In the piece, Prida recounts the many times movie and TV producers approached her to see if they could option her works. As she says: “[I] even received money for rights, but nothing ever came of it because I was unwilling to change characters and plot to fit a pre-determined idea of what Latinas are supposed to be.”
Prida then goes on to specifically use Valdes-Rodriguez’s recent battle with Ann Lopez’s Encanto Productions about the TV script adaptation of The Dirty Girls Social Club. It is pretty clear from Prida’s comments that she fully supports Valdes-Rodriguez. Here is how she closes the piece:
The blogosphere and social media has been abuzz in the last few days with another case of the disappearing real Latina character.
Alisa Valdés-Rodríguez, author of the 2003 best-selling novel “The Dirty Girls Social Club,” translated into some 10 languages, fulminated in her blog about the changes made to her characters and story for a television series pilot script.
Valdés-Rodríguez says she dislikes the script “because it is woven through with stereotypes and because it erased every single one of my African-diaspora characters, erased my Cuban-Jewish character, erased my only Dominican character, erased my main Puerto Rican character and erased my only lesbian character for no justifiable reason, changing them all into stereotypical characters more in keeping with persistent Hollywood cliches.”
The twist here is that the draft Valdés-Rodríguez read was written by three Latinas. Through their production company, they presented it to a major television network which shall remain unnamed, since this small-screen gran escándalo is now in the hands of lawyers and getting more convoluted by the day.

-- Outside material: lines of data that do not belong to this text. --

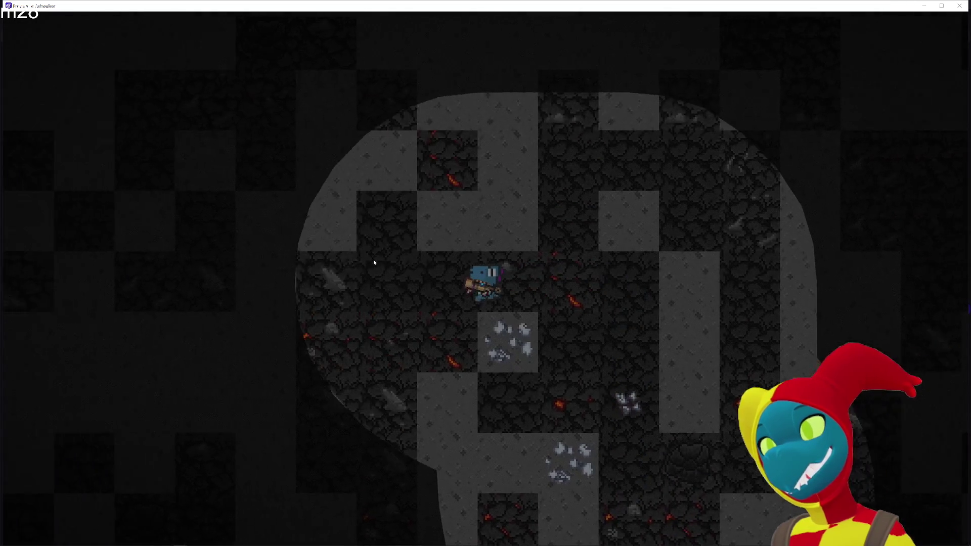
Swing the pickaxe at the adjacent rock, then continue north past the crystal ore.
{"action": "left_click", "coordinate": [388, 298]}
{"action": "key", "text": "d"}
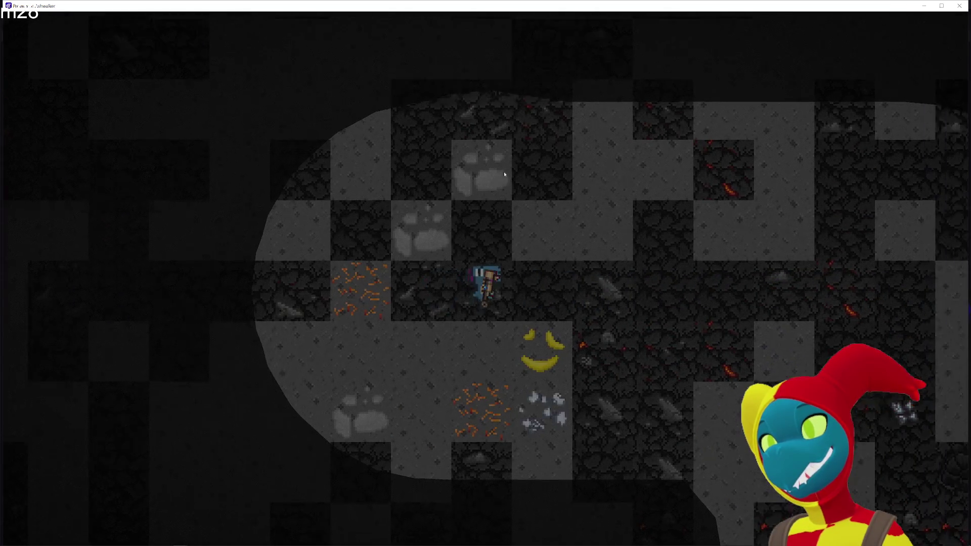
{"action": "key", "text": "w"}
{"action": "key", "text": "w"}
{"action": "key", "text": "d"}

The unfathomable aspect of all this is that production companies or studios buy the rights to a property because of the success it has achieved as is, and then proceed to change the plot and characters into something unrecognizable.
Why not just commission scripts from scratch to fit their marketing vision? We writers would love to make some real money, and since the only other Hollywood Latina character is the ever-present Mexican nanny or undocumented maid, we should seriously consider channeling Carmen Miranda under the cover of pseudonyms.

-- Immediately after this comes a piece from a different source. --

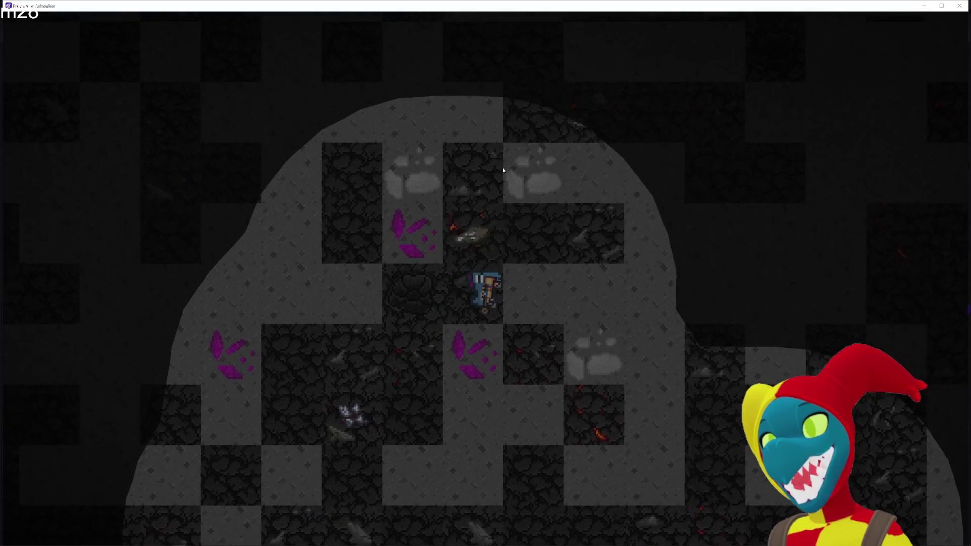
Walk the dino north into the open grey area, then back south.
{"action": "key", "text": "w"}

After all, she was a lot more fun and had more talent, maturity and integrity than the bunch of tight-assed, sex-crazed, twentysomething generic Latina characters producers seem to prefer.
I am perplexed. A writer who cannot read? That makes no sense but according to Alisa’s Facebook today she will be interviewed on “the dangers of optioning your book to TV producers without reading the fine print”. Sounds like the onus is on her for not reading the fine print. I have read and signed lots of contracts in my day and I have yet to see one where the font is smaller (fine print) anywhere in the contract. Could it be she read all the print, signed the contract and changed her mind? OMG Alisa take responsibility for your actions. One minute you are a bestselling author and the next a penniless single mother who cannot read fine print who was tricked by Encanto? One thing is for sure you are certainly a social media nightmare and in future I am sure if when people see your name they are going to run the other direction. Thank God you can self publish your books or you would be out of business!
Thanks for your comment. If AVR is such a “social media nightmare” as you say, why then is she going to be interviewed on TV and her story is starting to appear on national outlets?